China has foreign exchange regulations that restriction how funds can be transferred into Mainland China and transferred out of Mainland China. Whilst it is bureaucratic still because of the regulations set by the State Administration of Foreign Exchange (“SAFE”), the banks and the Tax Bureau, the good news is that it can be done in the course of normal business as long as the purpose and supporting documentation is in place. This article provides a summary and tips on in and out transfers of funds from China.
- Make sure any funds coming into China have supporting documentation, and the appropriate filings have been made. All funds coming into China should be appropriately registered as to what they are: revenue from services, products or investment.
- Investment can be either registered capital or an investment loan – needs to be registered in advance, forming part of the articles of association and, where a joint venture, the joint venture contract. Dividends can be paid on post-tax profits and interest on investment loans.
- Dividends can be paid from retained earnings where these have been audited, and Corporate Income Tax paid and declared, less a reserve requirement.

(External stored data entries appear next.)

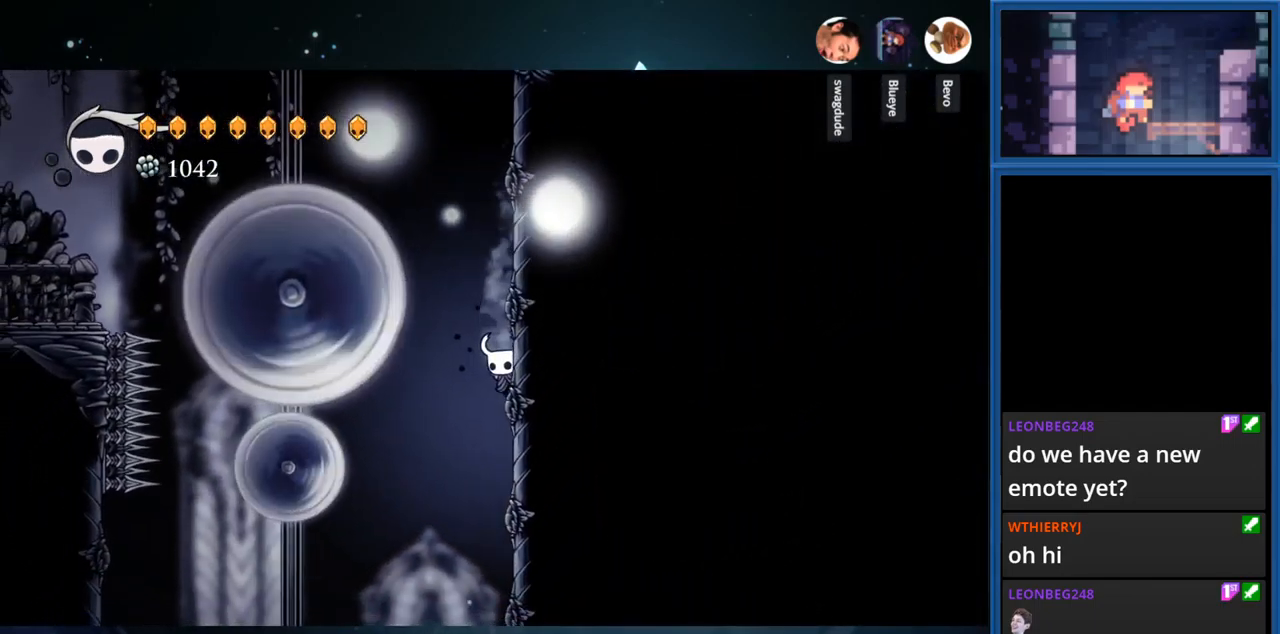
{"buttons": ["DPAD_RIGHT"], "right_stick": "center", "events": []}
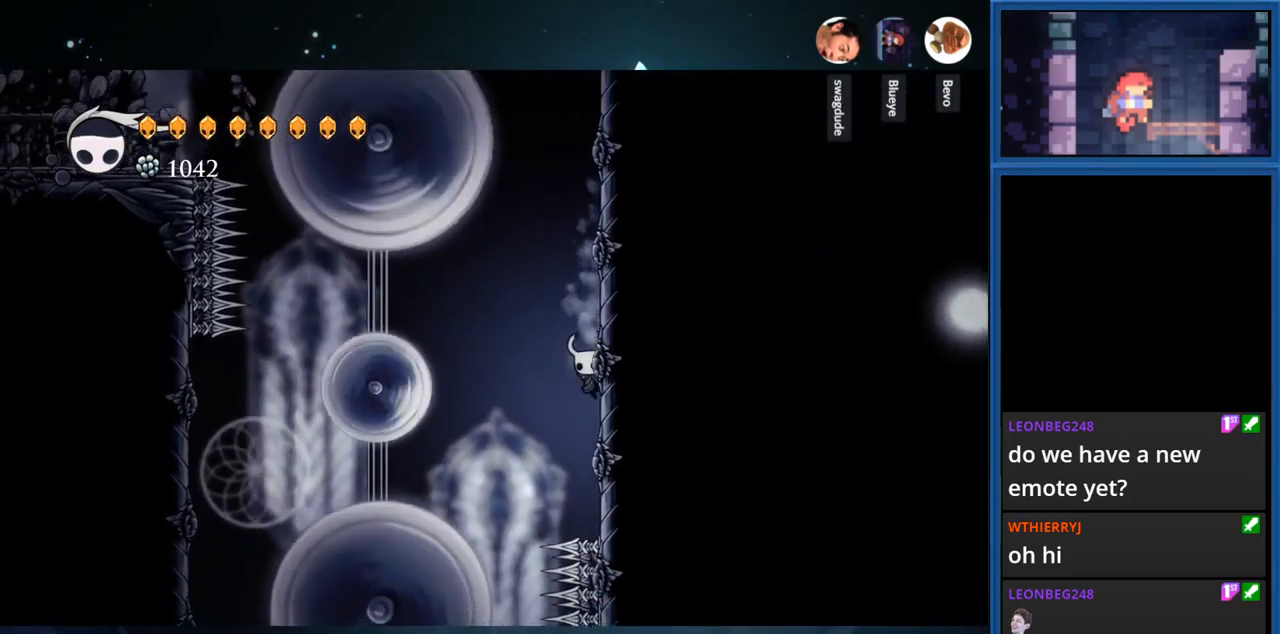
{"buttons": ["CROSS"], "right_stick": "center", "events": [[317, "DPAD_RIGHT", "up"], [334, "CROSS", "down"]]}
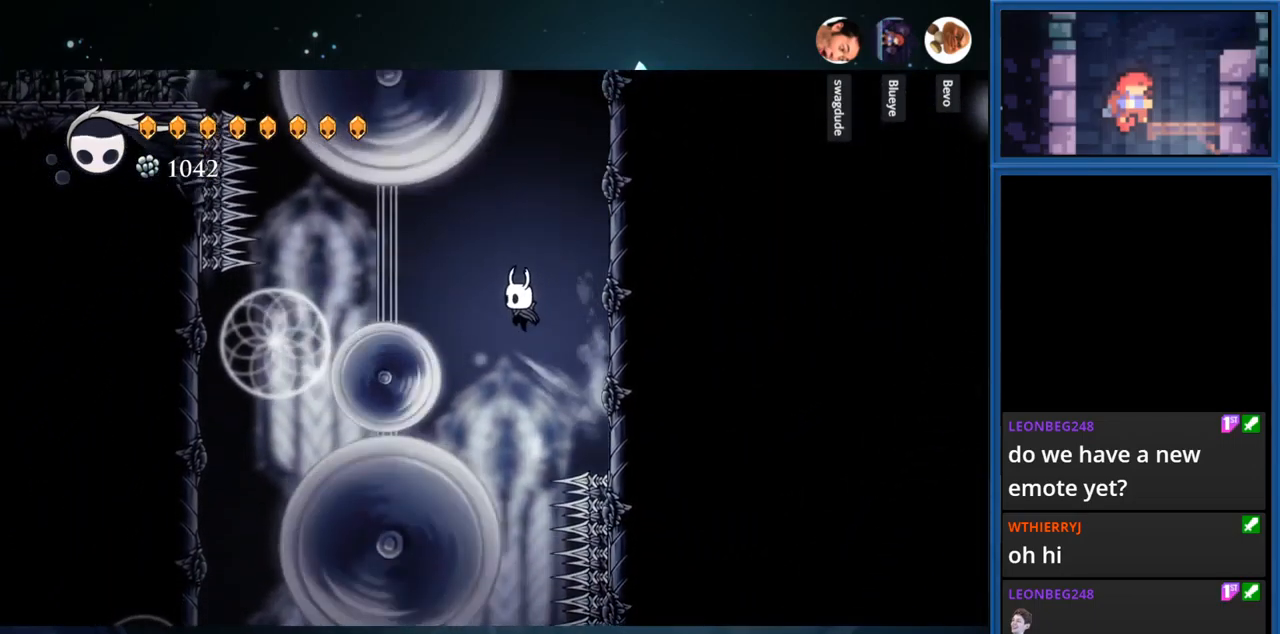
{"buttons": ["DPAD_LEFT"], "right_stick": "center", "events": [[217, "CROSS", "up"], [334, "DPAD_LEFT", "down"]]}
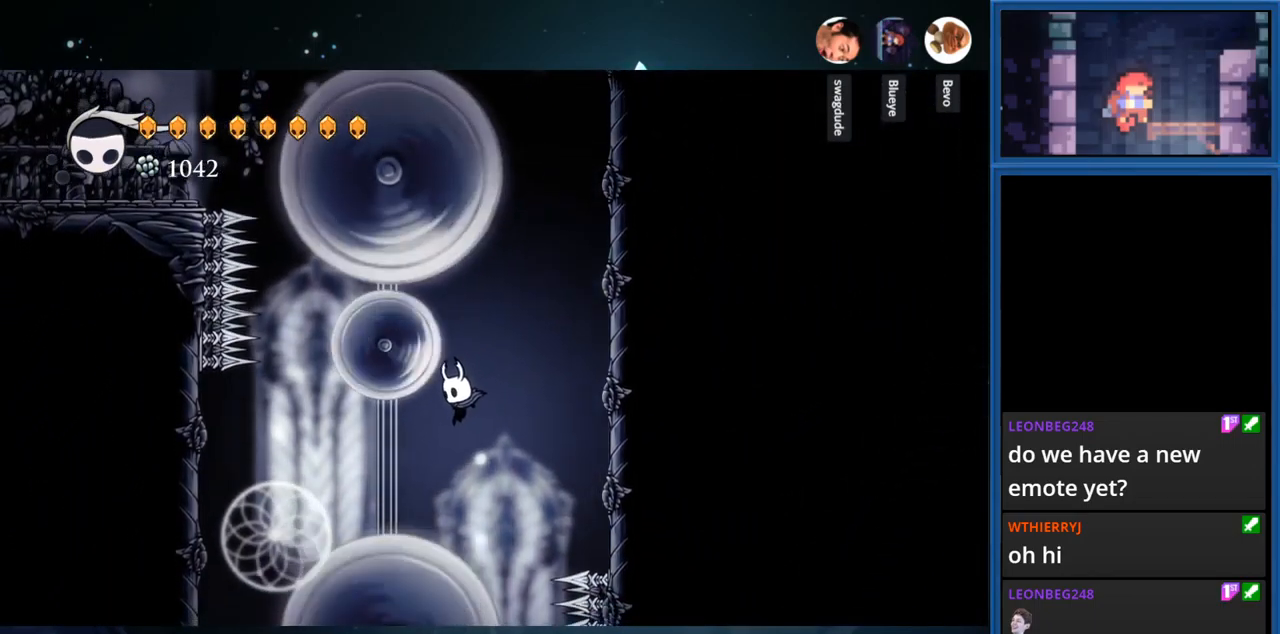
{"buttons": ["DPAD_LEFT"], "right_stick": "center", "events": [[84, "R1", "down"], [267, "R1", "up"]]}
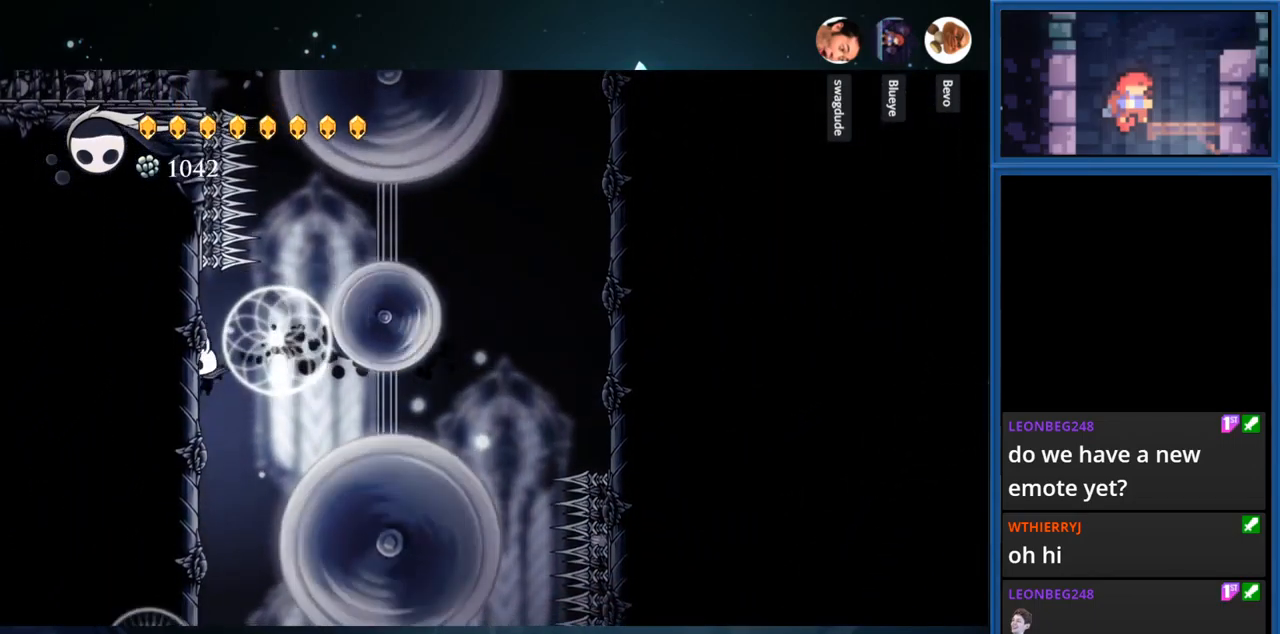
{"buttons": ["DPAD_LEFT"], "right_stick": "center", "events": []}
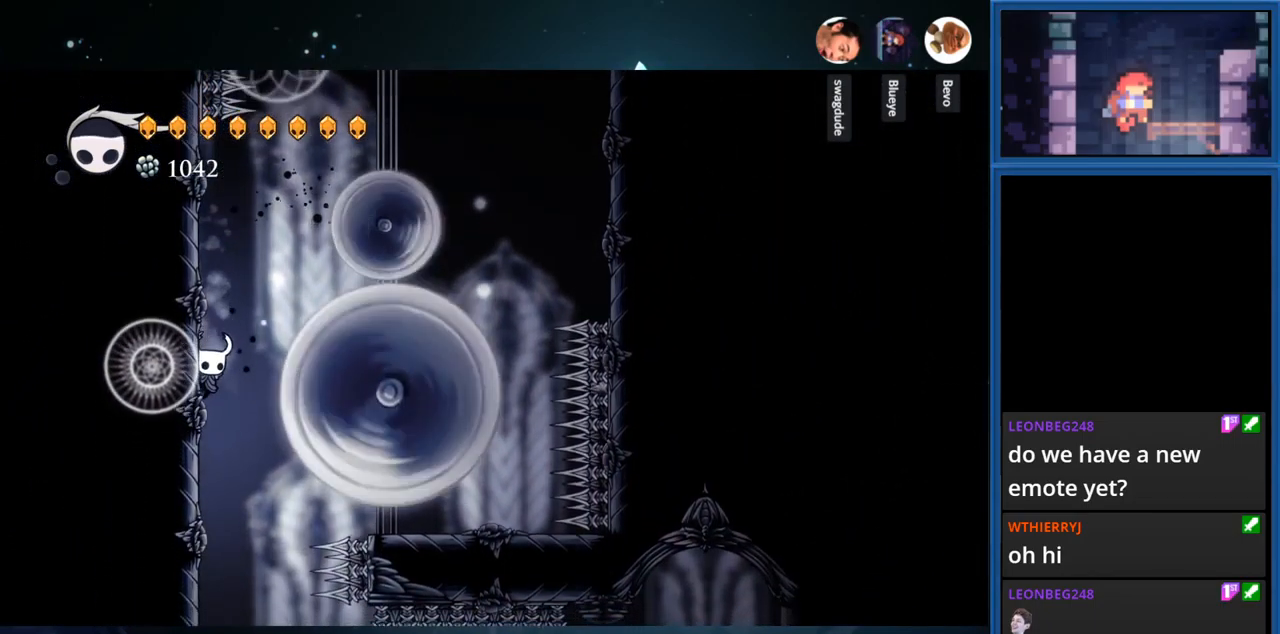
{"buttons": ["DPAD_LEFT"], "right_stick": "center", "events": []}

- The Chinese entity can only repay loans if they were registered with the State Administration of Foreign Exchange (“SAFE”). These need a loan agreement to be sign and it needs to be registered. If the funds were paid to China as an intercompany loan and the total investment does not include a provision for a loan, and the loan has not been registered with the SAFE, then future repayment would not be possible.
- SAFE does not allow repayment of expenses to overseas companies, where they are recharging expenses, unless under a cost-sharing agreement. Therefore, the Chinese company should incur and pay for their expenses directly, or they should be charged as services fees under the current structure.
- All service agreements for services done externally, or by an associated company, have to clearly state the nature of the service and the method of charging, and should not be worded in a way that could be considered management fees, which are classified as non-deductible by the Tax Authorities.
- In order to avoid a challenge by the tax authorities in relation to the creation of a “permanent establishment”, and which would cause the withholding of Corporate Income Tax (“CIT”), it is important to keep the number of days or a project and or personnel in China under 183 days or where in existence per the Double Tax Avoidance Agreement (“DAT”). Where services are provided both in and out of China two different services agreements should be signed or two sections of one agreement, one for services provided in China by overseas personnel, and one for services provided totally outside of China.
- All unpaid taxes must be cleared with the tax bureau before any overseas transaction is made. Alternatively, a triple agreement between a Chinese Permanent Establishment, bank and local tax bureau can be made to deduct any withholding tax routinely, guaranteeing all tax requirements are met facilitating transactions out of China.
- For any overseas transactions including paying for services and royalties, If the amount of payment is below USD50,000 per payment then payment can be made with tax bureau’s approval and by presenting the contract (registered where required) and invoice to the bank. Above USD50,000 per payment, the Record for Overseas Payment Form must be acquired from the Tax Bureau with its official seal and submitted to the bank, and above USD200,000 the bank will have to report to SAFE for authorization. To keep it simple, it makes sense to keep payments below this figure so as to avoid SAFE, or for larger and ongoing contracts to do SAFE clearance first.
- Payment of Royalties also follows similar rules on registration except agreements need to be registered first with the respective Ministry covering the nature of Royalty.